INSTRUCTIONS FOR THE TASK -
Which lines in the records below contain the word "inputs"? Copy each one.

SUPPLIED DATA -
+++

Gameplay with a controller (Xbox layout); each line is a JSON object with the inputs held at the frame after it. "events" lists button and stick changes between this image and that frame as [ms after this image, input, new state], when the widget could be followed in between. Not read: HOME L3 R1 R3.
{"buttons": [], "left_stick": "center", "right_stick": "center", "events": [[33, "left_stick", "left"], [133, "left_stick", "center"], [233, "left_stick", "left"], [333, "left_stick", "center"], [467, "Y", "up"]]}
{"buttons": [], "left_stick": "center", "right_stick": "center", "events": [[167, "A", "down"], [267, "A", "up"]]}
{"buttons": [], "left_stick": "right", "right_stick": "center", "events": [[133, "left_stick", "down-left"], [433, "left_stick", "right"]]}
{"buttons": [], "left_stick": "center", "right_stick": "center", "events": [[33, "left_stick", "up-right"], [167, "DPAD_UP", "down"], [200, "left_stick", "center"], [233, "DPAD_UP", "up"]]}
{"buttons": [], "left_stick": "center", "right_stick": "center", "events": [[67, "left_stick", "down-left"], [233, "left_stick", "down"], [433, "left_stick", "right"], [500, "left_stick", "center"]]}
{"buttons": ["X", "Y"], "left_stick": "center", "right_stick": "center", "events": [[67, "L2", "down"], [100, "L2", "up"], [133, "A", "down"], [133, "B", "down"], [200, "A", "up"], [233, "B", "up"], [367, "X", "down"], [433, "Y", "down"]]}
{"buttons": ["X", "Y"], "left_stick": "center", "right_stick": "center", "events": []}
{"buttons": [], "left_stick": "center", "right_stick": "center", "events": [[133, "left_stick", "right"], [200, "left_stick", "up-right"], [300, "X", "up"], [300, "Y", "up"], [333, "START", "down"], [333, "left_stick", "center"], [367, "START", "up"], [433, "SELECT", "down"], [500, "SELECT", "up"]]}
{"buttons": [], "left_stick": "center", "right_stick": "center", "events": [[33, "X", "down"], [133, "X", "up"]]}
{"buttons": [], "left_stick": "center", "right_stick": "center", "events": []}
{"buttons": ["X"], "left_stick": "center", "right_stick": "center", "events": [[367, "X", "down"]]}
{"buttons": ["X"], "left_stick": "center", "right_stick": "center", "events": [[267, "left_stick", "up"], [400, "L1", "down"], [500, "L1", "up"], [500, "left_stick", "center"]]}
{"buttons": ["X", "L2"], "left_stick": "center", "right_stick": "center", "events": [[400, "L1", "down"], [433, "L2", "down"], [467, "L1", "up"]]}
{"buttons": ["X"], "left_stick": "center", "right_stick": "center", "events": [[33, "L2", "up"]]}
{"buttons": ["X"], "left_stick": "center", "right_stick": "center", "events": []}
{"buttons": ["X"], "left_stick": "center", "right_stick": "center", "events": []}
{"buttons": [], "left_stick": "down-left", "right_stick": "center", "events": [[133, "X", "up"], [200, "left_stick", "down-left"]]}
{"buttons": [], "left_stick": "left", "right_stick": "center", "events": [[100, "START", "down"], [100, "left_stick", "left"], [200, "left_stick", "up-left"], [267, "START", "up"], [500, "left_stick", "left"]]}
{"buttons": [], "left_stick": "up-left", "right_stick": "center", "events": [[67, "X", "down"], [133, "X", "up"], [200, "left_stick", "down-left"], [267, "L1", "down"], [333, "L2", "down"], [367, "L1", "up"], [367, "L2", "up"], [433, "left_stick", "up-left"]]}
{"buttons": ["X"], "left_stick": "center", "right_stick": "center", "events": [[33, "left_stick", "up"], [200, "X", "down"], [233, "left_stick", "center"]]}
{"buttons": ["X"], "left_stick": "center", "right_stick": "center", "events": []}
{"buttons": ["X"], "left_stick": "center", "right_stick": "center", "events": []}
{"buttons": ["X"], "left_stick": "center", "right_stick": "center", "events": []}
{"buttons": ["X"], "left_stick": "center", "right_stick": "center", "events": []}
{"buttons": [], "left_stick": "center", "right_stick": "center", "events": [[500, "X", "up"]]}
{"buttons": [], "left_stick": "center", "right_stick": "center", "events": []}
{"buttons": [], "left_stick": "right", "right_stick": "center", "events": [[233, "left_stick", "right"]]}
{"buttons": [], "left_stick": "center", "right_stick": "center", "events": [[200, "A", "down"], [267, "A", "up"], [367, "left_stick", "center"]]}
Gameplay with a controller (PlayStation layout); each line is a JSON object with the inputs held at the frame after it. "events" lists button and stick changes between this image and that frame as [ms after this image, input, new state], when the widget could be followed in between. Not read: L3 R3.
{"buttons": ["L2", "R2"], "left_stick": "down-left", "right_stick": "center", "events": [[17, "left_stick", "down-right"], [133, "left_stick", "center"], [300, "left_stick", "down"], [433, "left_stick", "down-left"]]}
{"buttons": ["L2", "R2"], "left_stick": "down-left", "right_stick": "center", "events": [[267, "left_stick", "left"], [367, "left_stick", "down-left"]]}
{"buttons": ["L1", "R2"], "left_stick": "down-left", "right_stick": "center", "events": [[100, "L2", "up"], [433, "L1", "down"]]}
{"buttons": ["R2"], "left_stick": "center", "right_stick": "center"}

+++

EXERCISE OUTPUT -
Gameplay with a controller (Xbox layout); each line is a JSON object with the inputs held at the frame after it. "events" lists button and stick changes between this image and that frame as [ms after this image, input, new state], when the widget could be followed in between. Not read: HOME L3 R1 R3.
Gameplay with a controller (PlayStation layout); each line is a JSON object with the inputs held at the frame after it. "events" lists button and stick changes between this image and that frame as [ms after this image, input, new state], when the widget could be followed in between. Not read: L3 R3.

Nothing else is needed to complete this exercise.